Bari Melker with Busi

ALUMNI | Bari Melker’s goal is to travel around the world delivering babies. The 2011 graduate of UD’s School of Nursing recently spent a year volunteering in South Africa, first in a safe house for abused and abandoned children and then in a small maternity hospital.

Now back in the U.S. to attend midwifery school, Melker is marking time until she can get on another overseas flight, maybe to South America.

But at some point, she will undoubtedly fit in another trip to South Africa so that she can reconnect with “her” baby, a little girl named Busi that Melker literally carried close to her heart for several months.

Bari Melker with Busi

The story of Melker’s travels begins in October 2010, when she was a senior at UD and talked her way—long after the sign-up deadline—into a Winter Session study abroad program in South Africa, led by nursing instructor Lisa McBeth. Melker was assigned to work with children at New BeginningZ in Pretoria.

“Within the first minute of hearing Tahiyya [Hassim, founder of New BeginningZ] speak, I knew that my life was about to change forever,” Melker says. “On the plane back to Delaware at the end of the program, all I could think about was, ‘How am I going to get back there and work with her?’ She was so inspirational.”

After graduating and passing her boards, Melker worked as a nurse in New York for five months—just long enough to save the money she needed to get back to Pretoria, arriving at New BeginningZ in February 2012.

After about a month, Hassim handed her a premature newborn and said, “She’s all yours, Bari.” Because the infant was so tiny and fragile, Melker nurtured her using a method called Kangaroo Mother Care (KMC), in which the baby is carried on the mother’s chest and secured with a scarf-like wrap. The process helps tiny babies regulate their body temperature, and moving around with the mother helps with brain development.

WHAT YOU WILL DO:
1. Copy out the passage of the profile of Bari Melker starting at "ALUMNI | Bari" and ending at "small maternity hospital.".
2. For each statement, say whether the profile of Bari Melker agrees with it, answering yes or no and quoting the words that decide it: (a) Melker graduated from UD's School of Nursing in 2011. (b) Melker worked as a nurse in New York for a year before returning to Pretoria. (c) Melker arrived at New BeginningZ in February 2012.
3. According to the profile of Bari Melker, who led the Winter Session study abroad program in South Africa?

Transcribed page contents:
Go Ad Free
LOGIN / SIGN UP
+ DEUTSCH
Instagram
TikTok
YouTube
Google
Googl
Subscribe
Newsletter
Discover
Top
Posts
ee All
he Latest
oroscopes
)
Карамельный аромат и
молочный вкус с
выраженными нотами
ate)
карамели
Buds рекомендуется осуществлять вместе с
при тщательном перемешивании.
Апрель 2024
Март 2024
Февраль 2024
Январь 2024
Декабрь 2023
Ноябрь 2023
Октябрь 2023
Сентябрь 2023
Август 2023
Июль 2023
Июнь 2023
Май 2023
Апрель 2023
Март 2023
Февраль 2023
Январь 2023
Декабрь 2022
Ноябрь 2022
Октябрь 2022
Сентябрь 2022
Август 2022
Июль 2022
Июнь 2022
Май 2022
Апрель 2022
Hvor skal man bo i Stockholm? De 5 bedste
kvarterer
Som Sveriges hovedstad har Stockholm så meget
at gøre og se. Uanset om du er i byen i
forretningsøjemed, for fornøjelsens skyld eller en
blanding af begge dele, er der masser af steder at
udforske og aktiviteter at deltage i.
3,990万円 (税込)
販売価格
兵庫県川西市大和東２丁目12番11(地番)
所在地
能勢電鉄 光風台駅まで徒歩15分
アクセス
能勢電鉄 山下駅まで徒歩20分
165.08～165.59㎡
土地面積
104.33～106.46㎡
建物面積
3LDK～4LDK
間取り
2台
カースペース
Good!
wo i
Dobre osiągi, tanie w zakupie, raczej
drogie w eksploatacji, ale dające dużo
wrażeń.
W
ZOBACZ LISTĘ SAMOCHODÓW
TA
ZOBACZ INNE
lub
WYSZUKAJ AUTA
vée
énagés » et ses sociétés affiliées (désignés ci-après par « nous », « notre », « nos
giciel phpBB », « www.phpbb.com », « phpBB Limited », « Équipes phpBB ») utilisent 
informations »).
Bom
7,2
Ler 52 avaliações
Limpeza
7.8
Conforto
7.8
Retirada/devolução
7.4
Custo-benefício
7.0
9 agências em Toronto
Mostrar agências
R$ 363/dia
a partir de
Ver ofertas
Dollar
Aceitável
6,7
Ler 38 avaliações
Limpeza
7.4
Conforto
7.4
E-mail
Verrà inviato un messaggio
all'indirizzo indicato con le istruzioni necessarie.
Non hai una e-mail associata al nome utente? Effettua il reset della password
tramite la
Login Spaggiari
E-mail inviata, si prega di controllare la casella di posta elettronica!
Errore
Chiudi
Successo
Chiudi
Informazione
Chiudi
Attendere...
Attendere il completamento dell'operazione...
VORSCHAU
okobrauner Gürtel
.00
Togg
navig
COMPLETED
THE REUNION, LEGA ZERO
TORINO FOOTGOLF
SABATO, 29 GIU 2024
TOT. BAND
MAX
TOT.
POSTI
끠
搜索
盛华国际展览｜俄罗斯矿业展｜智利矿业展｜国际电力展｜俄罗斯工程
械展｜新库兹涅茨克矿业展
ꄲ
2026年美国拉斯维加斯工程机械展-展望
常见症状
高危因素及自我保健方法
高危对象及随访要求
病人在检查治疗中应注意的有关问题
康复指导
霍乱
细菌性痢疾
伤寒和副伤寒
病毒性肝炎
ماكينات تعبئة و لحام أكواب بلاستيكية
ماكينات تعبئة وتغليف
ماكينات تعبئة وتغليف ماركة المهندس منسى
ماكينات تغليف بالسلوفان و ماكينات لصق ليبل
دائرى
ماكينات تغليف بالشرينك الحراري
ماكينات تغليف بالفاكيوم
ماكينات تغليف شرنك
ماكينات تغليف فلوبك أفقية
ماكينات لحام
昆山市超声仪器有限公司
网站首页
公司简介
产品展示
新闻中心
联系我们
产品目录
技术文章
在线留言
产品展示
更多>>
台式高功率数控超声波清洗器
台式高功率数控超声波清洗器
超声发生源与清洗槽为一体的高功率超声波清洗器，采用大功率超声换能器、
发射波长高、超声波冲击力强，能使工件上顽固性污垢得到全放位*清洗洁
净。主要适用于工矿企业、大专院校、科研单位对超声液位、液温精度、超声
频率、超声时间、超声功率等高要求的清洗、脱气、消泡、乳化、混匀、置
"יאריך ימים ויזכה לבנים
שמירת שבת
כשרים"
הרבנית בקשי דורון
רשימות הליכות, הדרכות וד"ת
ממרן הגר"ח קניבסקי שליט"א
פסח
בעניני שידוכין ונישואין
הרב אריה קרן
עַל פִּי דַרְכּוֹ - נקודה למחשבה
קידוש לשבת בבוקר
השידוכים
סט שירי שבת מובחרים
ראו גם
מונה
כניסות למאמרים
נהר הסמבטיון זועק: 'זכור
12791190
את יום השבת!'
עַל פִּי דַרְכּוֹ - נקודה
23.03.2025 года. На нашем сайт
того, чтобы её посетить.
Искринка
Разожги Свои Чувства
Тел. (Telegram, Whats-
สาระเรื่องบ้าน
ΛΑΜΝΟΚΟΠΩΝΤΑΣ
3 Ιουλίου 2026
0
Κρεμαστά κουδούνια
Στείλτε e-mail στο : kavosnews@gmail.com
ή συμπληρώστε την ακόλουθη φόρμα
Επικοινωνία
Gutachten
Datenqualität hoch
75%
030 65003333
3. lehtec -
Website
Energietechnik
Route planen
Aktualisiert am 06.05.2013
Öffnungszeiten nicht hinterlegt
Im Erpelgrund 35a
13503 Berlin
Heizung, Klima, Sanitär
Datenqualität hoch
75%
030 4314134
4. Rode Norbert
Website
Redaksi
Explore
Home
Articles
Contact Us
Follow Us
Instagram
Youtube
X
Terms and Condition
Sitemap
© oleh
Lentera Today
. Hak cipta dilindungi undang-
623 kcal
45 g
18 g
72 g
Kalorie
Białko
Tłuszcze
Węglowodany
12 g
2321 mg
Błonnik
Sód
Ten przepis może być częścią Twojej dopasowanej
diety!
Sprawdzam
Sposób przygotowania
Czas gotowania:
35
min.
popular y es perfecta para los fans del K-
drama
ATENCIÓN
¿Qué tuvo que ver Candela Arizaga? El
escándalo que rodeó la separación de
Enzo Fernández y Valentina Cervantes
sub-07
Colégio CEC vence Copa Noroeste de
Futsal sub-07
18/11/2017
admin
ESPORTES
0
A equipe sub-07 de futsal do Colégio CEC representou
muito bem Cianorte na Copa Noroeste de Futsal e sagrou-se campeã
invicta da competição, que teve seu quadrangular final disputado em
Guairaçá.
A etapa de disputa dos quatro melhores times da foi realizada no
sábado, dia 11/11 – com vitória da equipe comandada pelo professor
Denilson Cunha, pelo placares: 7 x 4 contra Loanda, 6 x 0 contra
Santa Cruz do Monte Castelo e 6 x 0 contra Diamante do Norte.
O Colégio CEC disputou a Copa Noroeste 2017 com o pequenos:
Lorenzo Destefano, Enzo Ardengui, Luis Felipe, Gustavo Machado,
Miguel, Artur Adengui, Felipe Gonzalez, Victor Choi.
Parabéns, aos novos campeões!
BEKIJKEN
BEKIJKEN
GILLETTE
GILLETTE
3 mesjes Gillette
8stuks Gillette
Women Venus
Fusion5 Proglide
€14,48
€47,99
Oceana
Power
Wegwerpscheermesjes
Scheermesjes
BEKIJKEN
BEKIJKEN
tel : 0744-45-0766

ANSWERS BY ITEM NUMBER:
1.
ALUMNI | Bari Melker’s goal is to travel around the world delivering babies. The 2011 graduate of UD’s School of Nursing recently spent a year volunteering in South Africa, first in a safe house for abused and abandoned children and then in a small maternity hospital.

2.
(a) Yes: "The 2011 graduate of UD’s School of Nursing"
(b) No: "Melker worked as a nurse in New York for five months"
(c) Yes: "arriving at New BeginningZ in February 2012"

3. Nursing instructor Lisa McBeth.